How to complete this task:
Down to the last line, transcribe the records verbatim and exclude the images.
[Start of section]
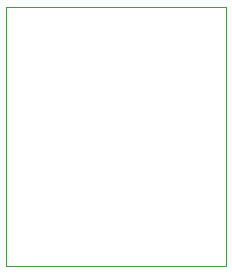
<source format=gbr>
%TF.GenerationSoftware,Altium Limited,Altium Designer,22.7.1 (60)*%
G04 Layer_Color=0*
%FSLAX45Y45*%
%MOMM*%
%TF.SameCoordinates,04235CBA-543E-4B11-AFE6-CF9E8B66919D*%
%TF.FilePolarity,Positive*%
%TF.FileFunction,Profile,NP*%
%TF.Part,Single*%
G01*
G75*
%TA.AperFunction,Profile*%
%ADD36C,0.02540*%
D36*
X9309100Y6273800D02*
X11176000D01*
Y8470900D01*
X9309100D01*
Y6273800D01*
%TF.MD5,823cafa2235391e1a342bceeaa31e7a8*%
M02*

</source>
[End of section]
Output of the task:
<source format=gbr>
%TF.GenerationSoftware,Altium Limited,Altium Designer,22.7.1 (60)*%
G04 Layer_Color=0*
%FSLAX45Y45*%
%MOMM*%
%TF.SameCoordinates,04235CBA-543E-4B11-AFE6-CF9E8B66919D*%
%TF.FilePolarity,Positive*%
%TF.FileFunction,Profile,NP*%
%TF.Part,Single*%
G01*
G75*
%TA.AperFunction,Profile*%
%ADD36C,0.02540*%
D36*
X9309100Y6273800D02*
X11176000D01*
Y8470900D01*
X9309100D01*
Y6273800D01*
%TF.MD5,823cafa2235391e1a342bceeaa31e7a8*%
M02*

</source>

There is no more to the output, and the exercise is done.